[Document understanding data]
==============================
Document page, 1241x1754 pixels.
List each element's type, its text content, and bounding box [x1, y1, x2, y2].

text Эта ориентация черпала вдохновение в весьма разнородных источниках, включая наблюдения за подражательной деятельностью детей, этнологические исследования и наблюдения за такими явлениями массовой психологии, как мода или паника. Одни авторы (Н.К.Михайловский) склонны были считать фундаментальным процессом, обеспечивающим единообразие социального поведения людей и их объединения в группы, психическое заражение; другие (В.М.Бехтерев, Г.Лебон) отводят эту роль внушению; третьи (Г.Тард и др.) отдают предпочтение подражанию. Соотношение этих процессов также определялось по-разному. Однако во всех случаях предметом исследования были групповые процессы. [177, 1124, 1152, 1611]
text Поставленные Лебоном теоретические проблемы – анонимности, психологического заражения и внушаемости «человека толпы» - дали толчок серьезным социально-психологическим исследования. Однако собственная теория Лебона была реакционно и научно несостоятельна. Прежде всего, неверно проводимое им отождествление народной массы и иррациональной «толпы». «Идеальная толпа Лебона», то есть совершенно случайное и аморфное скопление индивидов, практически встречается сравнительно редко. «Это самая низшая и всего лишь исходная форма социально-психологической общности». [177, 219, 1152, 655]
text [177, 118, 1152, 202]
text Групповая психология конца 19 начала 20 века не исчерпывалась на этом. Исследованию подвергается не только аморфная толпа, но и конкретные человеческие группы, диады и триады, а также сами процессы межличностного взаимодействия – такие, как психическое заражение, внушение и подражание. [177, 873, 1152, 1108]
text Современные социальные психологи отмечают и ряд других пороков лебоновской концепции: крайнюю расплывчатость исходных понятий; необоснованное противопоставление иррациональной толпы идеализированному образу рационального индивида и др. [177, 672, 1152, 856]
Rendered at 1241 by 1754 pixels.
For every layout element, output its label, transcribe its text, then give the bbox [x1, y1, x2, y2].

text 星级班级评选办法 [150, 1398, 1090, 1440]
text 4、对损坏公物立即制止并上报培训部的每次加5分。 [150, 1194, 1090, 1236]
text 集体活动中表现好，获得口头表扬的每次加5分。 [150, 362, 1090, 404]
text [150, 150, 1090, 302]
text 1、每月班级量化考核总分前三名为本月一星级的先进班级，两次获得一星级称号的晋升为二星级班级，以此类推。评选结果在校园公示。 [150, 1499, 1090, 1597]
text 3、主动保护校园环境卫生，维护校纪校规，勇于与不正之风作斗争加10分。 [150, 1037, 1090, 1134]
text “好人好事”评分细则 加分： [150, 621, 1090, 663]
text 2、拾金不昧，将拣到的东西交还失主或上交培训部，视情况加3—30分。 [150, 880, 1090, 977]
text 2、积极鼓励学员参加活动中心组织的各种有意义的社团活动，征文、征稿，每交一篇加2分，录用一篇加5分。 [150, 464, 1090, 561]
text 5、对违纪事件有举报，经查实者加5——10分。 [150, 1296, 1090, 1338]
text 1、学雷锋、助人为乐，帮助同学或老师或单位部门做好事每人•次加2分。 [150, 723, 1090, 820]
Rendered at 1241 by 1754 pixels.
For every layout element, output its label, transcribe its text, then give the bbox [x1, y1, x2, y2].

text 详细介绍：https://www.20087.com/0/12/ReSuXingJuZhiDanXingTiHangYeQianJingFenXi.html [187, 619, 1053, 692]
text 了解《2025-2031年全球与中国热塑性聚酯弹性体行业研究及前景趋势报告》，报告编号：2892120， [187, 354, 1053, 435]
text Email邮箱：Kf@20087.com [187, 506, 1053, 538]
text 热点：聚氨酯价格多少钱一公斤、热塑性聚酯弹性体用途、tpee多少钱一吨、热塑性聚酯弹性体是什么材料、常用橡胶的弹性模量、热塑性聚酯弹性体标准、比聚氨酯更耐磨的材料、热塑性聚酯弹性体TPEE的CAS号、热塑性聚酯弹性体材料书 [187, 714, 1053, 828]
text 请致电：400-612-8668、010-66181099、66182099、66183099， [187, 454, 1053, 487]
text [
==============================
▶ _About this task_
For each line in the data, set it down again exactly.

▶ _Expected output_
Document page, 1241x1754 pixels.
List each element's type, its text content, and bounding box [x1, y1, x2, y2].

text Эта ориентация черпала вдохновение в весьма разнородных источниках, включая наблюдения за подражательной деятельностью детей, этнологические исследования и наблюдения за такими явлениями массовой психологии, как мода или паника. Одни авторы (Н.К.Михайловский) склонны были считать фундаментальным процессом, обеспечивающим единообразие социального поведения людей и их объединения в группы, психическое заражение; другие (В.М.Бехтерев, Г.Лебон) отводят эту роль внушению; третьи (Г.Тард и др.) отдают предпочтение подражанию. Соотношение этих процессов также определялось по-разному. Однако во всех случаях предметом исследования были групповые процессы. [177, 1124, 1152, 1611]
text Поставленные Лебоном теоретические проблемы – анонимности, психологического заражения и внушаемости «человека толпы» - дали толчок серьезным социально-психологическим исследования. Однако собственная теория Лебона была реакционно и научно несостоятельна. Прежде всего, неверно проводимое им отождествление народной массы и иррациональной «толпы». «Идеальная толпа Лебона», то есть совершенно случайное и аморфное скопление индивидов, практически встречается сравнительно редко. «Это самая низшая и всего лишь исходная форма социально-психологической общности». [177, 219, 1152, 655]
text [177, 118, 1152, 202]
text Групповая психология конца 19 начала 20 века не исчерпывалась на этом. Исследованию подвергается не только аморфная толпа, но и конкретные человеческие группы, диады и триады, а также сами процессы межличностного взаимодействия – такие, как психическое заражение, внушение и подражание. [177, 873, 1152, 1108]
text Современные социальные психологи отмечают и ряд других пороков лебоновской концепции: крайнюю расплывчатость исходных понятий; необоснованное противопоставление иррациональной толпы идеализированному образу рационального индивида и др. [177, 672, 1152, 856]
Rendered at 1241 by 1754 pixels.
For every layout element, output its label, transcribe its text, then give the bbox [x1, y1, x2, y2].

text 星级班级评选办法 [150, 1398, 1090, 1440]
text 4、对损坏公物立即制止并上报培训部的每次加5分。 [150, 1194, 1090, 1236]
text 集体活动中表现好，获得口头表扬的每次加5分。 [150, 362, 1090, 404]
text [150, 150, 1090, 302]
text 1、每月班级量化考核总分前三名为本月一星级的先进班级，两次获得一星级称号的晋升为二星级班级，以此类推。评选结果在校园公示。 [150, 1499, 1090, 1597]
text 3、主动保护校园环境卫生，维护校纪校规，勇于与不正之风作斗争加10分。 [150, 1037, 1090, 1134]
text “好人好事”评分细则 加分： [150, 621, 1090, 663]
text 2、拾金不昧，将拣到的东西交还失主或上交培训部，视情况加3—30分。 [150, 880, 1090, 977]
text 2、积极鼓励学员参加活动中心组织的各种有意义的社团活动，征文、征稿，每交一篇加2分，录用一篇加5分。 [150, 464, 1090, 561]
text 5、对违纪事件有举报，经查实者加5——10分。 [150, 1296, 1090, 1338]
text 1、学雷锋、助人为乐，帮助同学或老师或单位部门做好事每人•次加2分。 [150, 723, 1090, 820]
Rendered at 1241 by 1754 pixels.
For every layout element, output its label, transcribe its text, then give the bbox [x1, y1, x2, y2].

text 详细介绍：https://www.20087.com/0/12/ReSuXingJuZhiDanXingTiHangYeQianJingFenXi.html [187, 619, 1053, 692]
text 了解《2025-2031年全球与中国热塑性聚酯弹性体行业研究及前景趋势报告》，报告编号：2892120， [187, 354, 1053, 435]
text Email邮箱：Kf@20087.com [187, 506, 1053, 538]
text 热点：聚氨酯价格多少钱一公斤、热塑性聚酯弹性体用途、tpee多少钱一吨、热塑性聚酯弹性体是什么材料、常用橡胶的弹性模量、热塑性聚酯弹性体标准、比聚氨酯更耐磨的材料、热塑性聚酯弹性体TPEE的CAS号、热塑性聚酯弹性体材料书 [187, 714, 1053, 828]
text 请致电：400-612-8668、010-66181099、66182099、66183099， [187, 454, 1053, 487]
text [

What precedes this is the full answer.